**Selected text**
*** Begin section ***

The tokenizer class

The tokenizer class

Methods

Public methods


Method new()

Usage

tokenizer$new(model)


Method train()

Usage

tokenizer$train(files, trainer = NULL)


Method encode()

Usage

tokenizer$encode(
  sequence,
  pair = NULL,
  is_pretokenized = FALSE,
  add_special_tokens = TRUE
)


Method decode()

Usage

tokenizer$decode(ids, skip_special_tokens = TRUE)


Method get_vocab()

Usage

tokenizer$get_vocab(with_added_tokens = FALSE)


Method save()

Usage

tokenizer$save(path, pretty = FALSE)


Method token_to_id()

Usage

tokenizer$token_to_id(token)


Method encode_batch()

Usage

tokenizer$encode_batch(
  inputs,
  is_pre_tokenized = FALSE,
  add_special_tokens = TRUE
)


Method enable_padding()

Enable the padding

Usage

tokenizer$enable_padding(
  direction = "right",
  pad_id = 0,
  pad_type_id = 0,
  pad_token = "[PAD]",
  length = NULL,
  pad_to_multiple_of = NULL
)

Arguments

direction

(str, optional, defaults to right) – The direction in which to pad. Can be either right or left

pad_id

(int, defaults to 0) – The id to be used when padding

pad_type_id

(int, defaults to 0) – The type id to be used when padding

pad_token

(str, defaults to [PAD]) – The pad token to be used when padding

length

(int, optional) – If specified, the length at which to pad. If not specified we pad using the size of the longest sequence in a batch.

pad_to_multiple_of

(int, optional) – If specified, the padding length should always snap to the next multiple of the given value. For example if we were going to pad with a length of 250 but pad_to_multiple_of=8 then we will pad to 256.


Method clone()

The objects of this class are cloneable with this method.

Usage

tokenizer$clone(deep = FALSE)

Arguments

deep

Whether to make a deep clone.

*** End section ***

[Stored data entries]

*** Begin section ***

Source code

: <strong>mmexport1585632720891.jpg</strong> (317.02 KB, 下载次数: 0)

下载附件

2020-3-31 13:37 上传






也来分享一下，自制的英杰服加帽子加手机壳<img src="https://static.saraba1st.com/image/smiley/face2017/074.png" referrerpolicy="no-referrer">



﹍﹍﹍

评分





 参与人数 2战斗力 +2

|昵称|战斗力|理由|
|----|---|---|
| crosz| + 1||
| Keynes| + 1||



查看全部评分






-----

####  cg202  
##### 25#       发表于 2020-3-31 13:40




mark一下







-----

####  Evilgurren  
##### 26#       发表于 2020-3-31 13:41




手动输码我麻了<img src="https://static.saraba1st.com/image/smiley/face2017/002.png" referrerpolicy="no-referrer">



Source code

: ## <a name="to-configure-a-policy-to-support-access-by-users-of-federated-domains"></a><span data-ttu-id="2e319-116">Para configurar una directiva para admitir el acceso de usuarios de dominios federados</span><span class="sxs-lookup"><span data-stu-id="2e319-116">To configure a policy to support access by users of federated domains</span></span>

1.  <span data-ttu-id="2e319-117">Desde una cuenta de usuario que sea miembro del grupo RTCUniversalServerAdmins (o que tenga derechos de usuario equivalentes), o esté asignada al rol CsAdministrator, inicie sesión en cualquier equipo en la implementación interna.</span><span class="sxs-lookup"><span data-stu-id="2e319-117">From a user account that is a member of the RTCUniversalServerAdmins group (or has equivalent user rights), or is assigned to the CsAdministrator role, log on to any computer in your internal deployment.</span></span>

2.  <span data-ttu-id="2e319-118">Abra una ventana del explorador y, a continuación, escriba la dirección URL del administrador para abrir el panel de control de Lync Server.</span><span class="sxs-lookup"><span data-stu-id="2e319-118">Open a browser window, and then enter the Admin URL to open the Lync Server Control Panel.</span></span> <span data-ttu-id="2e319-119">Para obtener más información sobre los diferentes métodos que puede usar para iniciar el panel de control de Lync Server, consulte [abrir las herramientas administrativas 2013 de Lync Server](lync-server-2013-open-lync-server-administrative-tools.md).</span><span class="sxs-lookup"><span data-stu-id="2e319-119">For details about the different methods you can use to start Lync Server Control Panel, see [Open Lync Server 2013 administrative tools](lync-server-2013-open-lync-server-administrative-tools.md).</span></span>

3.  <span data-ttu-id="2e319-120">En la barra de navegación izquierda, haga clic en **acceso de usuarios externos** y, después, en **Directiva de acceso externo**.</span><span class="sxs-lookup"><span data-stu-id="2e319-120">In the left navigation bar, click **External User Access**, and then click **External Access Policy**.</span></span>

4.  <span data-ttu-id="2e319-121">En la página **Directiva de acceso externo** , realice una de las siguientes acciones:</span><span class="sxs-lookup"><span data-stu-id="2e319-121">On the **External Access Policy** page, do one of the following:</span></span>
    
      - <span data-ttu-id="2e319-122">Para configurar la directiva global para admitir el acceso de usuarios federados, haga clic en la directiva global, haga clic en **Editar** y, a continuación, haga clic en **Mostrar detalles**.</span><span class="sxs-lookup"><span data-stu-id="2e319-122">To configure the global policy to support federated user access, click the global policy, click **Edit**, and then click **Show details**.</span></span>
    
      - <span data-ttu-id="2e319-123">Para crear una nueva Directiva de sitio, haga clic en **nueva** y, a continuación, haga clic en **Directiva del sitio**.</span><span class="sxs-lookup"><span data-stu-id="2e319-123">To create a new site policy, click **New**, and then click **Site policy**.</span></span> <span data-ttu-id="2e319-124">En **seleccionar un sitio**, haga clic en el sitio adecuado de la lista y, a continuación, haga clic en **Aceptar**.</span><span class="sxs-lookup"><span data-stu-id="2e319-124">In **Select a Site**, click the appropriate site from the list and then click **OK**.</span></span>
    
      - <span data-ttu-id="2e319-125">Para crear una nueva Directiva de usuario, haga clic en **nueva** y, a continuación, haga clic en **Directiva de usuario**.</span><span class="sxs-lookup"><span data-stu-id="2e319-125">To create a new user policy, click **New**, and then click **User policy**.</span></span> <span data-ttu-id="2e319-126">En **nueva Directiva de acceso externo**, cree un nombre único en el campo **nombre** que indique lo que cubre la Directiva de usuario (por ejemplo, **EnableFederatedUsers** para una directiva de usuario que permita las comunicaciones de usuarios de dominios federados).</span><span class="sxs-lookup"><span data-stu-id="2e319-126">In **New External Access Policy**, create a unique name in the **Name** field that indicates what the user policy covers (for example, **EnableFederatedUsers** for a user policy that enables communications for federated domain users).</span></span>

*** End section ***

**Work to complete**
1/ Which arguments does enable_padding() accept, according to the tokenizer class documentation?
2/ In the tokenizer class documentation, what is the default value of the pad_token argument?
3/ Can you rewrite the tokenizer class documentation's paragraph beginning "(int, optional) – If specified, the padding length should always snap" more briefly, keeping its main facts?

**Answers by task**
1/ direction, pad_id, pad_type_id, pad_token, length, pad_to_multiple_of

2/ [PAD]

3/ (int, optional) – If set, the padding length rounds up to the next multiple of this value. For example, a length of 250 with pad_to_multiple_of=8 pads to 256.